_JOB ITEM_.
In the records below, find the line with "Андреева Юлиана: 1560 -> 1673" and the line with "Ткаченко Елизавета: 1059 -> 947". Print both exactly, along with every line between them, and no other line.

_RECORDS TO PROCESS_.
»»

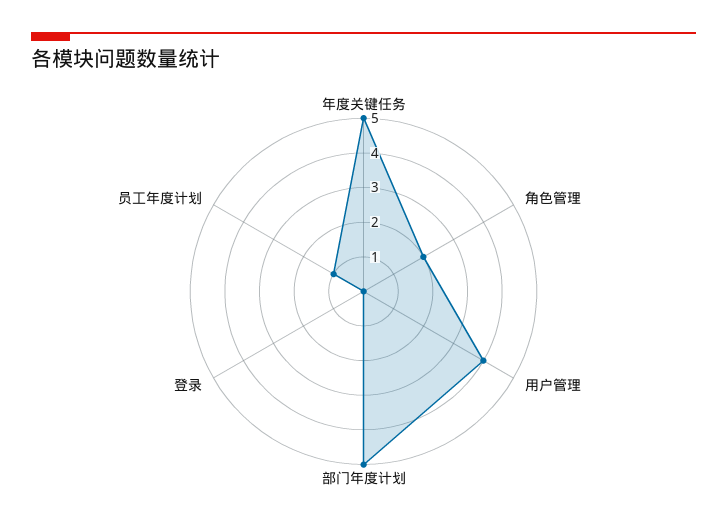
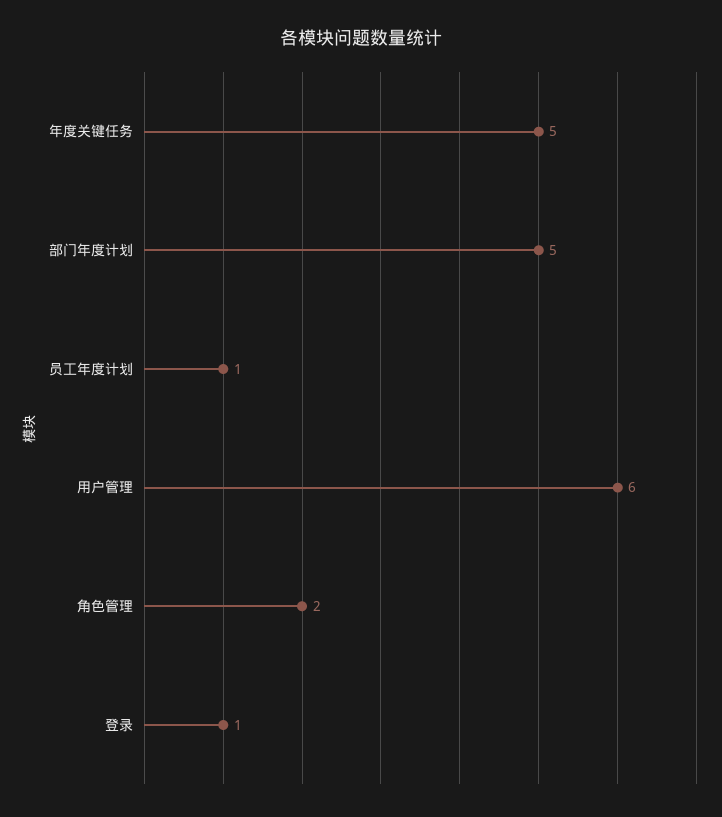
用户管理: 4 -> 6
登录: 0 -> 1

««
»»

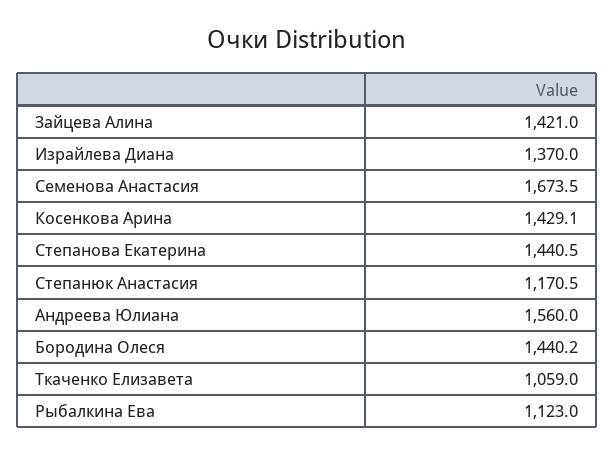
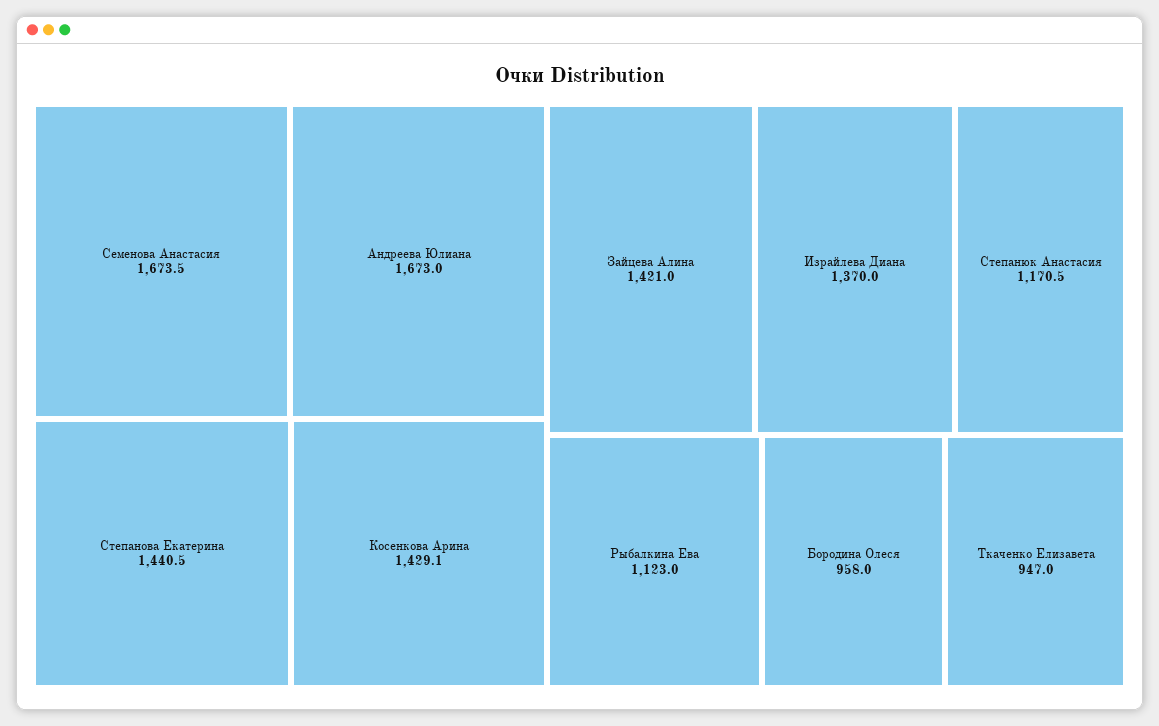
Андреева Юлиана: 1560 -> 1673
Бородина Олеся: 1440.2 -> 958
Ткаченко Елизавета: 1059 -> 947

««

_ANSWER TO THIS EXERCISE_.
Андреева Юлиана: 1560 -> 1673
Бородина Олеся: 1440.2 -> 958
Ткаченко Елизавета: 1059 -> 947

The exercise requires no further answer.